I have a question, I am thinking of using cuttlefish2 to create individual graphs and converting them to unitigs.fasta and kmer counts. cuttlefish2 is extremely fast and will help me scale my workflows. I want to make sure that won't affect the correctness of the metagraph in any way.

Thanks, Moustafa

karasikov commented 1 year ago

Hey Mostafa!

Great to hear from you, hope you're doing great!

Metagraph indexes input sequences (with or without counts), so the result will be correct as long as the input is correct.

Another question is in what format you're going to pass the input to Metagraph. Right now, it only supports fasta/fastq files and KMC counters. I guess cuttlefish can convert to fasta, but how does it store the counts? Or, can it convert to KMC?

shokrof commented 1 year ago

Hey Mikhail, I am planning to generate fasta file and kmer counts in your custom format(kmer_counts.gz).
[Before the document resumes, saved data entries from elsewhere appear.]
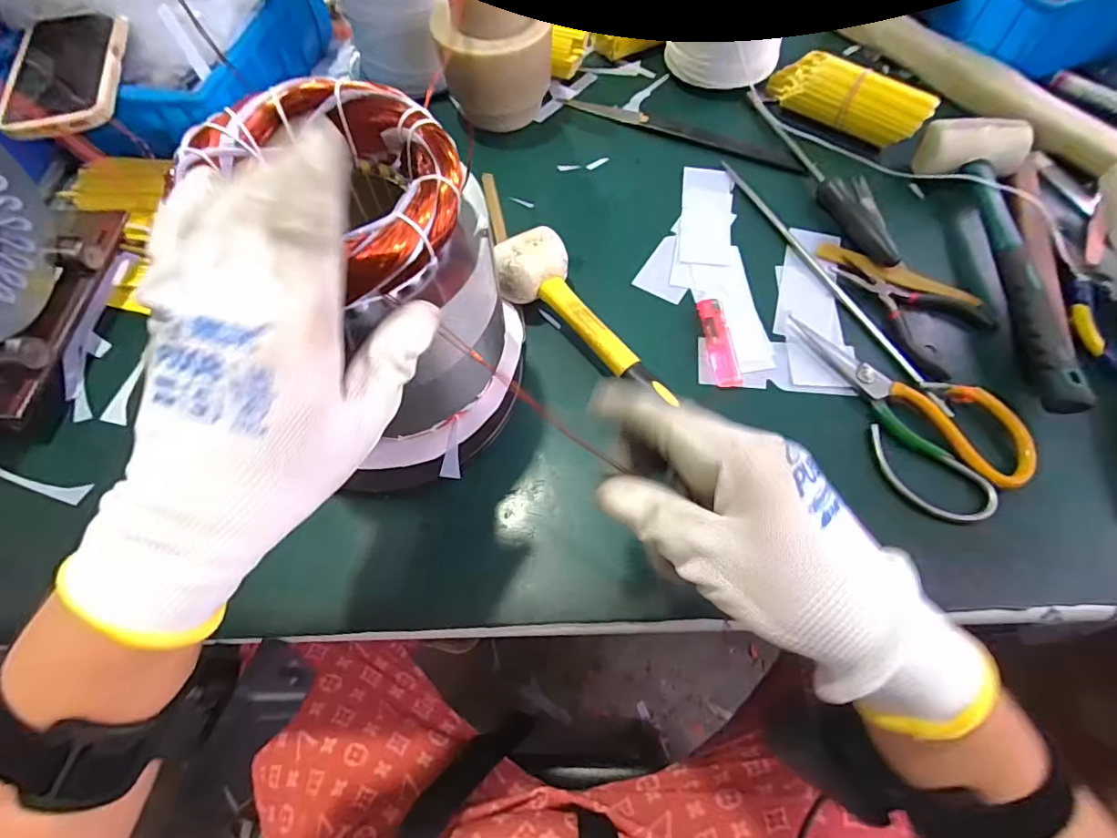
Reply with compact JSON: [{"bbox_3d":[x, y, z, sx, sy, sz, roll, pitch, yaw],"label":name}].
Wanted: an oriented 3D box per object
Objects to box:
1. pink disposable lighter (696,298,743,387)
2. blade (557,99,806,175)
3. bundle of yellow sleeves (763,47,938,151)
[{"bbox_3d":[0.128,-0.061,0.407,0.022,0.011,0.079,-5,64,0],"label":"pink disposable lighter"},{"bbox_3d":[0.120,-0.291,0.519,0.255,0.006,0.022,26,68,14],"label":"blade"},{"bbox_3d":[0.276,-0.314,0.499,0.038,0.048,0.157,-42,70,-16],"label":"bundle of yellow sleeves"}]

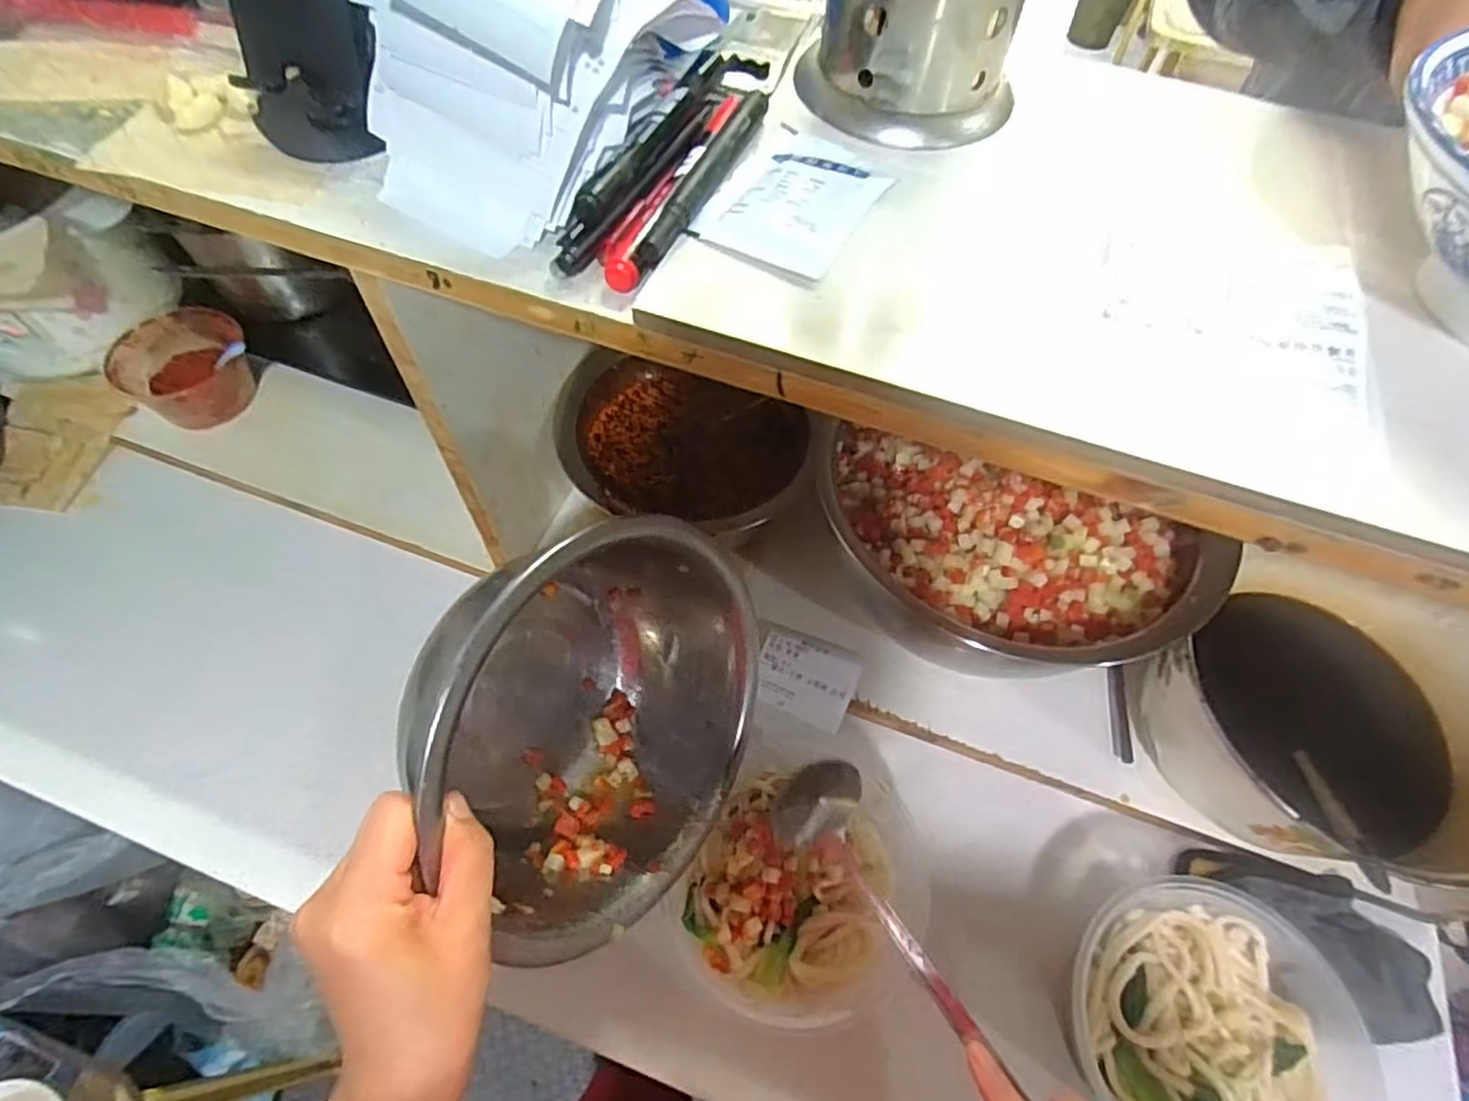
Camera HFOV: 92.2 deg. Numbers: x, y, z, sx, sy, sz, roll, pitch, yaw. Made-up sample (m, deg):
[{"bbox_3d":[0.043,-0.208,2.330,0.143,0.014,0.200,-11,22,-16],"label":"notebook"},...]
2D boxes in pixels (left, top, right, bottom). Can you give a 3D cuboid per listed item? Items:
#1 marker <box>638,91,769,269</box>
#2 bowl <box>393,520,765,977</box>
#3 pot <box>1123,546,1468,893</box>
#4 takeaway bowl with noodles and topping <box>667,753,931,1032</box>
[{"bbox_3d":[-0.011,-0.179,0.333,0.015,0.015,0.130,20,60,8],"label":"marker"},{"bbox_3d":[-0.092,0.091,0.401,0.114,0.231,0.222,11,100,33],"label":"bowl"},{"bbox_3d":[0.421,0.116,0.497,0.204,0.121,0.213,2,59,-3],"label":"pot"},{"bbox_3d":[0.050,0.223,0.473,0.148,0.066,0.164,27,61,12],"label":"takeaway bowl with noodles and topping"}]

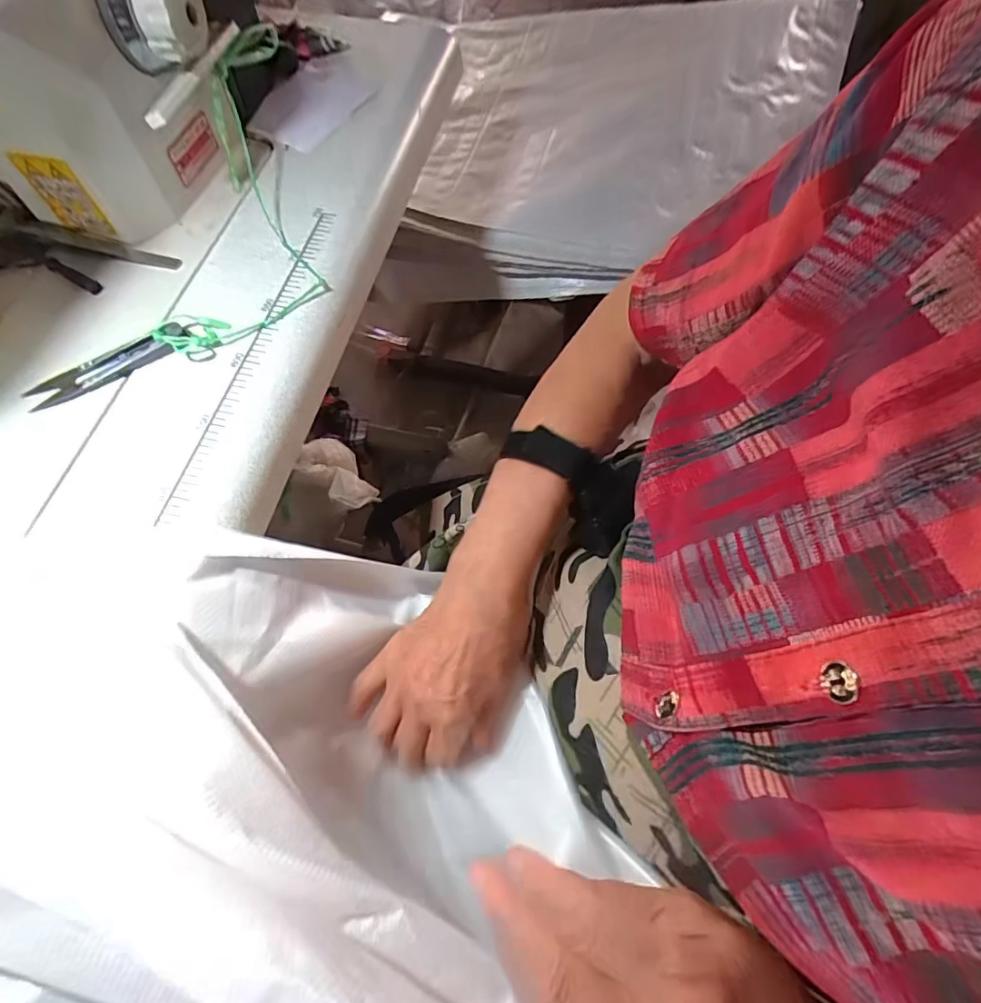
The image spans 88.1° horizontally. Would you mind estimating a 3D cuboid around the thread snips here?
[{"bbox_3d":[-0.243,-0.085,0.320,0.099,0.011,0.024,-25,67,-12],"label":"thread snips"}]

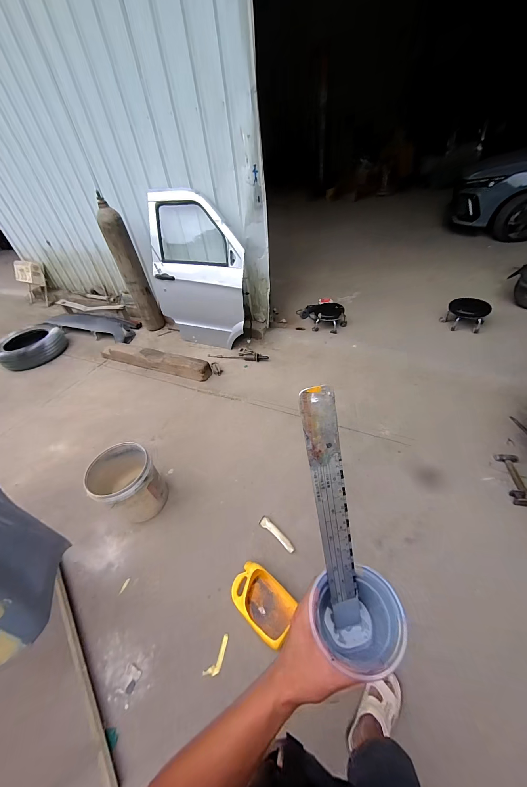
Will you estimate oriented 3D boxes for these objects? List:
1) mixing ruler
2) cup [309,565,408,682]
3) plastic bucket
[{"bbox_3d":[0.074,0.137,0.282,0.031,0.304,0.004,-13,18,-6],"label":"mixing ruler"},{"bbox_3d":[0.099,0.251,0.301,0.089,0.083,0.083,-3,49,3],"label":"cup"},{"bbox_3d":[-0.698,0.473,1.432,0.305,0.365,0.277,24,52,28],"label":"plastic bucket"}]

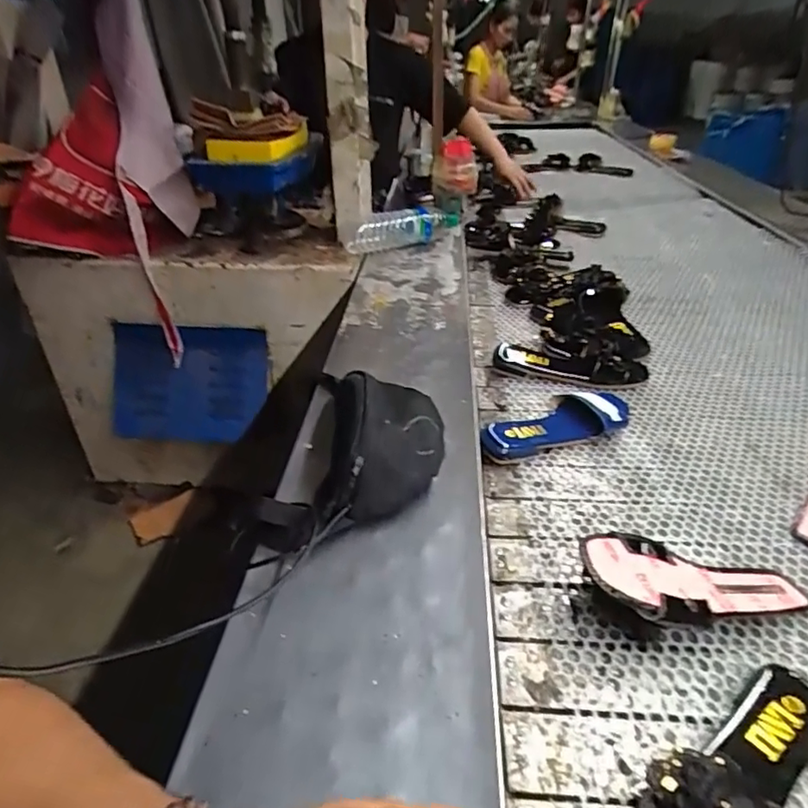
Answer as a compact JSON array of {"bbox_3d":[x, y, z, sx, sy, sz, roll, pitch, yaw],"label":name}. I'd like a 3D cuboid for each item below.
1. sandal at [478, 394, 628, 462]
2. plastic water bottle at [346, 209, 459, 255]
[{"bbox_3d":[0.234,0.026,0.798,0.254,0.041,0.096,-19,38,-25],"label":"sandal"},{"bbox_3d":[0.014,-0.485,1.526,0.362,0.091,0.099,-23,36,-28],"label":"plastic water bottle"}]

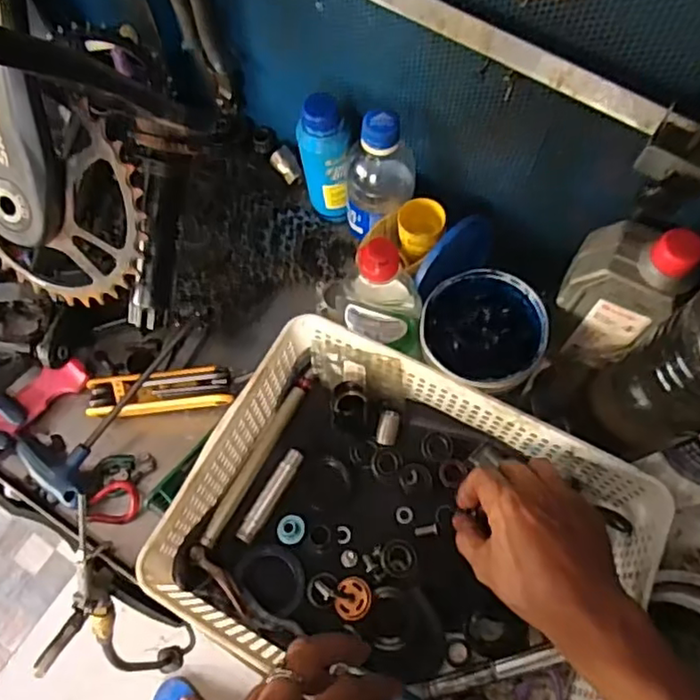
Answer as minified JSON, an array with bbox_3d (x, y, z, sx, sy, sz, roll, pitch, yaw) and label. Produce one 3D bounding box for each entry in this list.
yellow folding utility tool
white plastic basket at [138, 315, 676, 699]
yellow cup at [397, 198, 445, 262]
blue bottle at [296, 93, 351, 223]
[{"bbox_3d":[-0.172,0.038,0.561,0.128,0.025,0.035,-6,67,-1],"label":"yellow folding utility tool"},{"bbox_3d":[0.044,0.146,0.483,0.322,0.079,0.245,26,70,12],"label":"white plastic basket"},{"bbox_3d":[0.062,-0.105,0.543,0.038,0.035,0.042,-6,67,-1],"label":"yellow cup"},{"bbox_3d":[-0.023,-0.174,0.573,0.044,0.141,0.038,-5,67,-1],"label":"blue bottle"}]

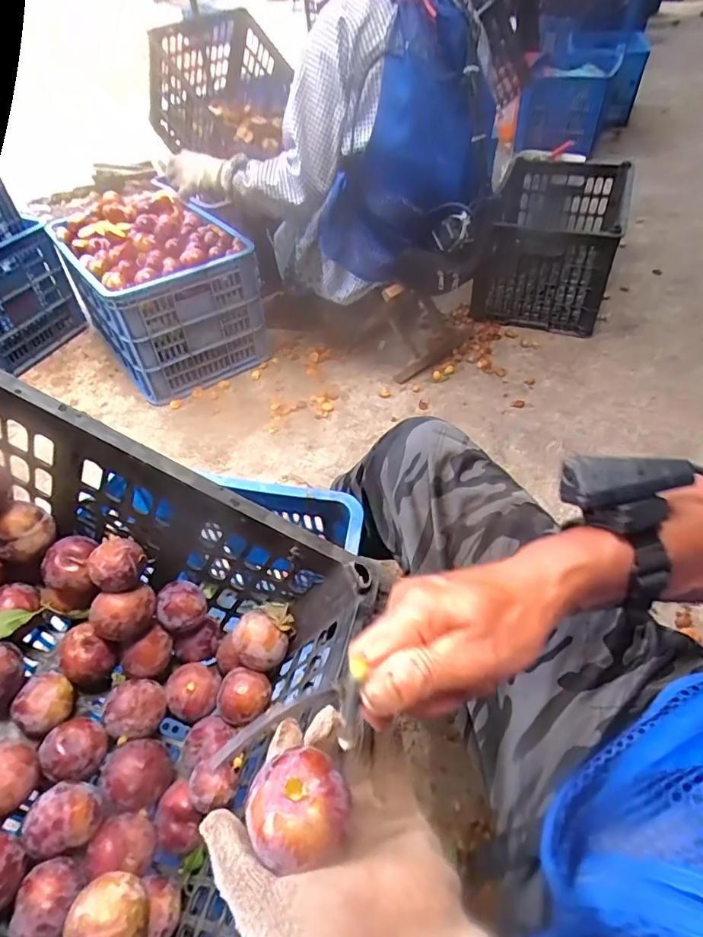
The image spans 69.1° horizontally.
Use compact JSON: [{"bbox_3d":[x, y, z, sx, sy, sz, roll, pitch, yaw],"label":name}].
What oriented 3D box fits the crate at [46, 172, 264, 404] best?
[{"bbox_3d":[-0.508,-0.484,1.377,0.373,0.350,0.495,-31,51,-20],"label":"crate"}]

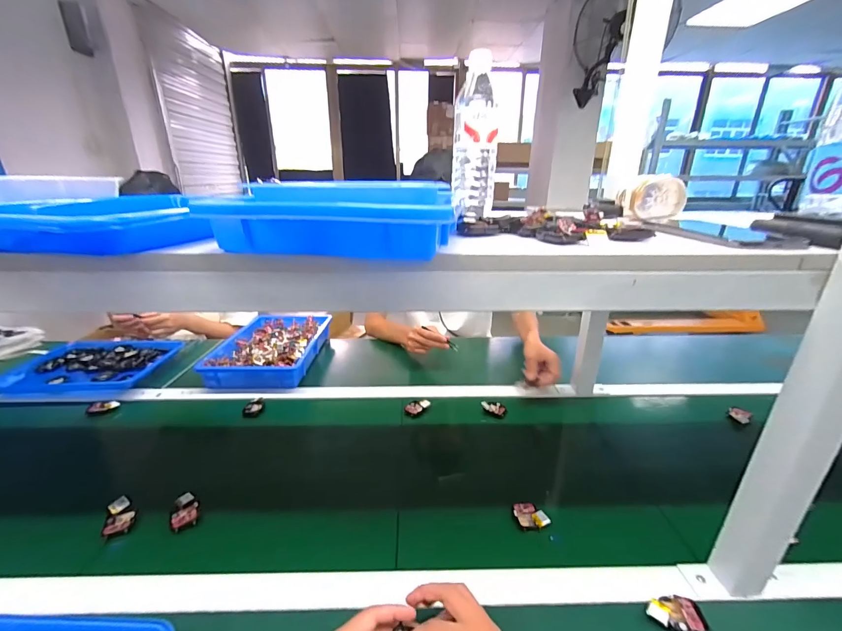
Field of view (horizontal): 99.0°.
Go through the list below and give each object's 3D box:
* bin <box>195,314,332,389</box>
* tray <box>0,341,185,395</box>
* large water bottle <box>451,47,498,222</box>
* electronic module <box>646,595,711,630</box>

My plan is to make cuttle fish calculate the unitigs(fasta) and run kmc to get the kmer counts. then I will develop a custom script to convert the kmc counts to your kmer count format(kmer counts with the kmer order in the fasta file).

best, Moustafa

karasikov commented 1 year ago

Sounds good. Though, if you have KMC counts, you can easily convert that to Metagraph's contigs by building a weighted graph from KMC counts (see https://metagraph.ethz.ch/static/docs/quick_start.html#construct-weighted-graph) and pulling unitigs (metagraph clean ..., see https://metagraph.ethz.ch/static/docs/quick_start.html#transform-to-sequences).